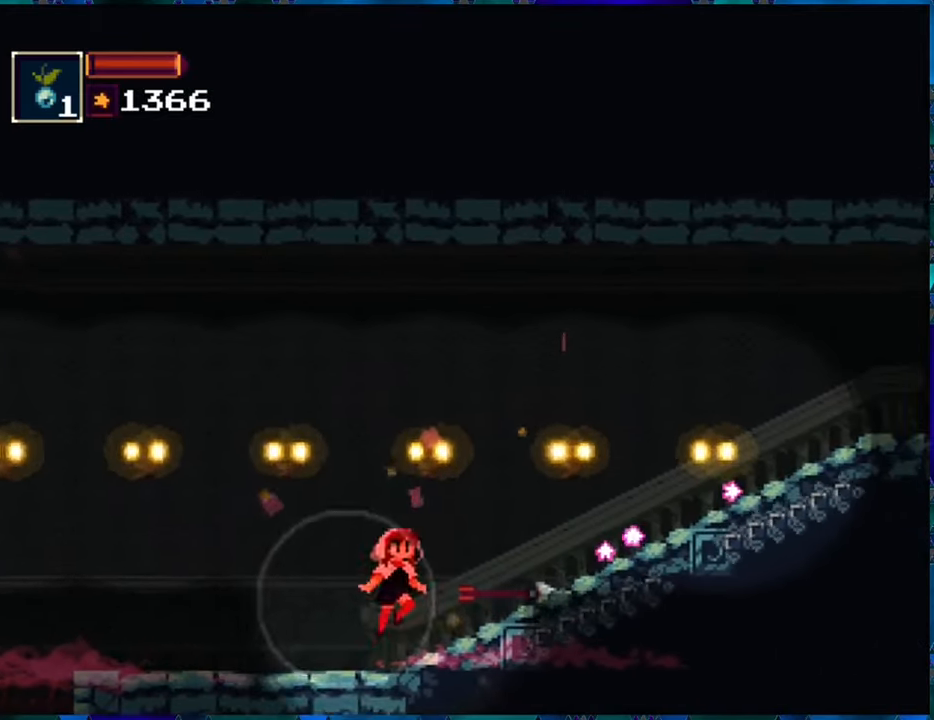
{"buttons": ["R1", "DPAD_RIGHT"], "left_stick": "center", "right_stick": "center", "events": [[167, "B", "up"]]}
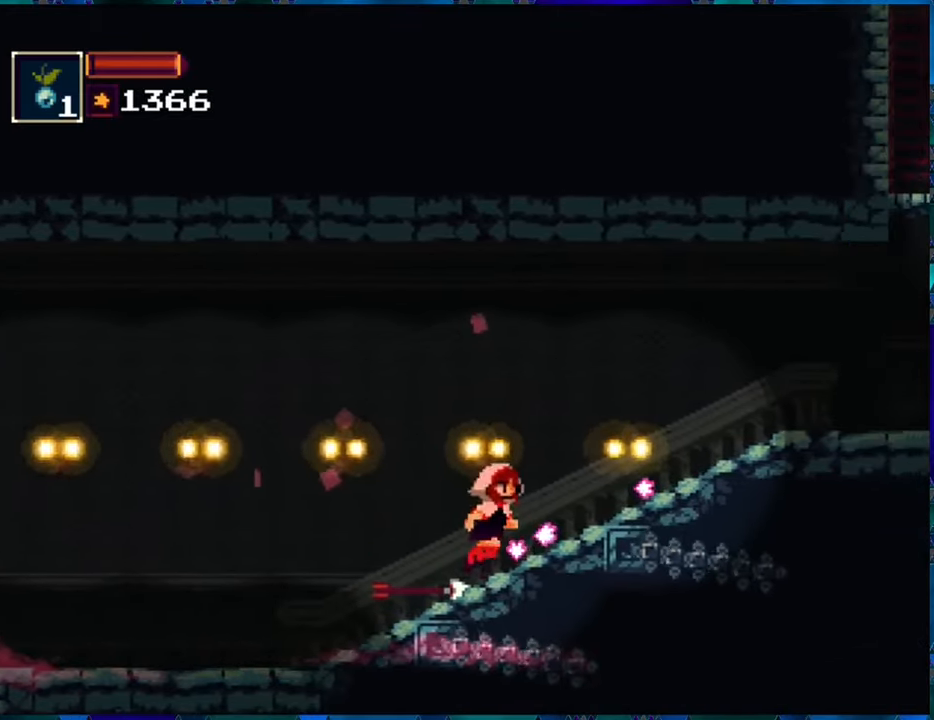
{"buttons": ["R1", "DPAD_RIGHT"], "left_stick": "center", "right_stick": "center", "events": []}
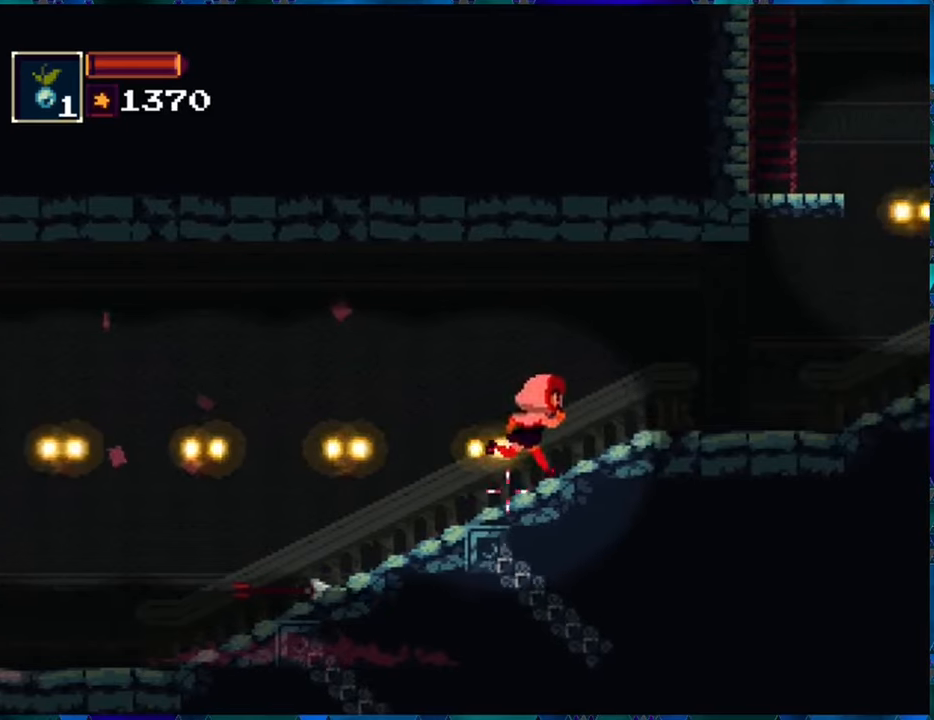
{"buttons": ["R1", "DPAD_RIGHT"], "left_stick": "center", "right_stick": "center", "events": []}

What the task asks => Every line of the listing should be copied precisely, with images omitted.

Output of the task =>
{"buttons": ["R1", "DPAD_RIGHT"], "left_stick": "center", "right_stick": "center", "events": [[167, "B", "up"]]}
{"buttons": ["R1", "DPAD_RIGHT"], "left_stick": "center", "right_stick": "center", "events": []}
{"buttons": ["R1", "DPAD_RIGHT"], "left_stick": "center", "right_stick": "center", "events": []}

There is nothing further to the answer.